Exploring the fabric of our stories one character at a time.

The ghosts of depression in us all

I want you to think about your friends, coworkers, family, all of the people you walk past every day at the store. See those people? It is very possible at least one of you is suffering from depression. Did you know that 8.4% United States adults have been diagnosed with depression (NIMH, 2020)? Now think about all of those that have depression and do not get treated or diagnosed. Depression and mental health disorders are not like physical illnesses that can be visible.

Depression episodes

I have been working through several areas of my life all at the same time. This challenge in my life has also brought out my depression. I have been working through depressive episodes almost on a daily basis lately. But ask any of my coworkers if they can tell and they probably would be surprised to find out. Every day I feel lonely, numb, overwhelmed, anxious, and many times very sad. And every day I get up, go to work, take care of my family, do my schoolwork for my masters, and get through the day.

Dangerous

Depression is a dangerous disease.
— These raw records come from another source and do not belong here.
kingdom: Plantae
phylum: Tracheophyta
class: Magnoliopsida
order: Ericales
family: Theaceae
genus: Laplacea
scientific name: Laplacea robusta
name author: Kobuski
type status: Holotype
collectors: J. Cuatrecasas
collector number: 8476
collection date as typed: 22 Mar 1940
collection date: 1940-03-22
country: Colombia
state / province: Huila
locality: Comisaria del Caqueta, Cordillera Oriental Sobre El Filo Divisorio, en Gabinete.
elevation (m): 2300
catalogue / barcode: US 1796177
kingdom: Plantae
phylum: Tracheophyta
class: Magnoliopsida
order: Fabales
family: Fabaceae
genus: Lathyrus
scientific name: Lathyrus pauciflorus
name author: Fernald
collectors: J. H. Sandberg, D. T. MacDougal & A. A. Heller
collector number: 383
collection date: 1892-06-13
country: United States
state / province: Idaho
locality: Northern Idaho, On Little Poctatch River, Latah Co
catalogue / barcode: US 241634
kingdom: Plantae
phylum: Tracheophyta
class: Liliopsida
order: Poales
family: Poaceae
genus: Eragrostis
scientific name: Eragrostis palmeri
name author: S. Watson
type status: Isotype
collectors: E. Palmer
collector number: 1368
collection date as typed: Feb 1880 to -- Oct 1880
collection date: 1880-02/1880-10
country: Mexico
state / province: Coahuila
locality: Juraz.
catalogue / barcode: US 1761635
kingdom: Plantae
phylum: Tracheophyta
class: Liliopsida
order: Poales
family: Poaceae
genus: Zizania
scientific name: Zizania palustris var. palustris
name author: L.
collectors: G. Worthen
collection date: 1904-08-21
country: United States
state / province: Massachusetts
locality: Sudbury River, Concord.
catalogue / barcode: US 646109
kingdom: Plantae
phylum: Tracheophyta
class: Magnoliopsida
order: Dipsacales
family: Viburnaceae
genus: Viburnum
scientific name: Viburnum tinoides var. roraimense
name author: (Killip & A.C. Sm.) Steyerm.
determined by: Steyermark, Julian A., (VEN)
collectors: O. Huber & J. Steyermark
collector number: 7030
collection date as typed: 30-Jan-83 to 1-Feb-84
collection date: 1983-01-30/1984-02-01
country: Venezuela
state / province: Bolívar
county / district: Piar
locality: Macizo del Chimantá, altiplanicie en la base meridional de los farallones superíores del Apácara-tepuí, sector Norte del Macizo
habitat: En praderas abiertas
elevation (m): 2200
When someone’s mind is pulled into the darkness of their thoughts, it is very difficult to be pulled back out. Personally, I can be sitting with a group of people and still feel lonely. However, I know (in my case) what tends to fuel my depression. You see, I am an overthinker. Unless I am constantly assured, confirmed, and reminded of how people feel about me, think about me, and value me, I will find a way to question it. I need direct and precise descriptions of everything, or I will begin to think about any and all ways to question their validity.

Struggles

You say I am beautiful, that I am strong, and I am a good person today? In about one to two weeks from now, I will start to think that you do not care about me, think about me, even consider me because I struggle to believe what you say. Do I like hearing these things? Of course. But I struggle with self-love that my mind begins to dissect everything every one has told me and I will start to tell myself that it must not be true.

Family and Friends

This also makes my friendships strained. Throughout childhood, I would make one close friend and stick to them like glue. That is until they did something I didn’t like or they moved away. As an adult, I am still like this. I have acquaintances. Even some good friends that I really like hanging out with. But there are only a small amount of people that I would call special friends. Those that know me the best. And that is a problem. Remember, I stick to them like glue. But as an adult, these people have their own lives. I know this and understand this. So, when I cannot talk to them every day like I would love to, I get depressed. And the loneliness comes in.

Because I have to

This is my struggle every day. I don’t feel special, so I crave it from others. Don’t like feeling alone, but don’t like big groups of people. I want to have those special to me available whenever I need them, but that is not realistic. And all of this is happening to me, right now. But do I show it? No. Because in my world, I need to get up every day to take care of my family. I need to get up every day to go to work so I can continue to get paid. Get up every day to finish my masters degree. And if I didn’t do any of that, well…my life would be very different.

Only takes a smile

You see there are so many of us walking around, working, taking care of everyone, and still struggling with depression. This is why, when you walk around the office, the stores, or wherever and you come across someone that seems sad, upset, or just quiet, give them a break. Give them a smile. More than likely, they are like me. They are struggling with a mental illness that has them in a dark place right now. Your smile just make their day a little brighter.